Que ahora se avale dicho proyecto apunta a que nadie en las Fuerzas Armadas y en su órgano central, el Ministerio, ha sacado las lecciones apropiadas de las últimas guerras, donde lo decisivo ha sido la velocidad de maniobra, no la masa combatiente. Por fuerza, en estas guerras relámpago, la reserva –no digamos ya la movilización– no juega ningún papel. No hay tiempo para ello. Al menos la reserva tal y como parecen planteársela en la Subsecretaría de Defensa. Efectivamente, para que la reserva tenga algo que aportar debe constar de personal entrenado, apto para las tareas, especialmente de apoyo, que los combatientes modernos requieren. Y eso exige una práctica y un entrenamiento –y una voluntariedad– cuya factura social y presupuestaria no es baladí. Movilizar a gentes sin preparación, que deben ser adiestradas (particularmente cuando no han realizado ya obligatoriamente la mili) es una pérdida de tiempo y dinero. Pero mantener en la reserva a profesionales temporeros también lo es, por mucho que la masa siga siendo un deseo de nuestros militares, descontentos con la escasa atracción del reclutamiento. Ahora bien, la reserva no debería servir para enmascarar las presentes deficiencias del número y la cualificación del personal militar.
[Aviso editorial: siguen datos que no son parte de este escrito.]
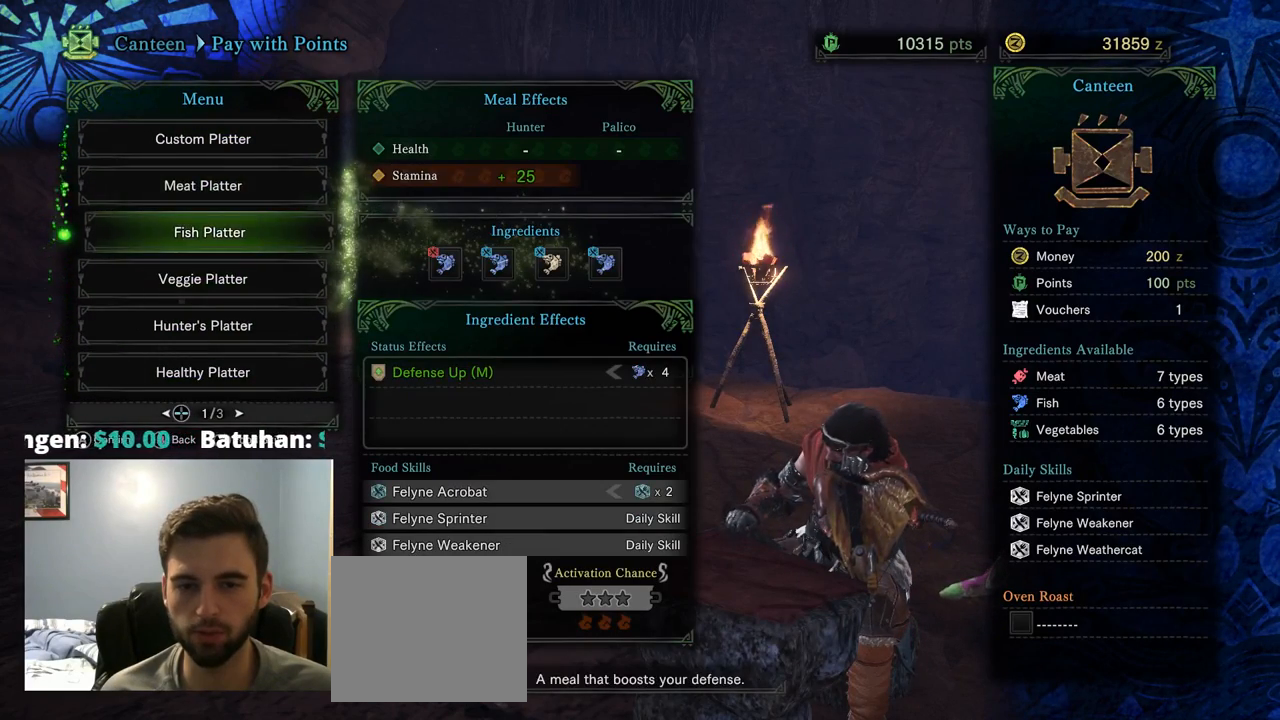
{"buttons": [], "left_stick": "center", "right_stick": "center", "events": [[117, "DPAD_DOWN", "down"], [217, "DPAD_DOWN", "up"]]}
El nivel de ambición estratégica de nuestro país no exige movilización alguna, en cualquier caso. Lo que las Fuerzas Armadas necesitan es cubrir sus plantillas, eso sí, de tal forma que sus unidades orgánicas existan más allá del papel. En 1991, el general Schwarzkopf consideraba que su enemigo estaba inutilizado cuando sólo tenía disponible el 50% de su personal. Habría que ver cuántas unidades de nuestros ejércitos superarían hoy dicho criterio.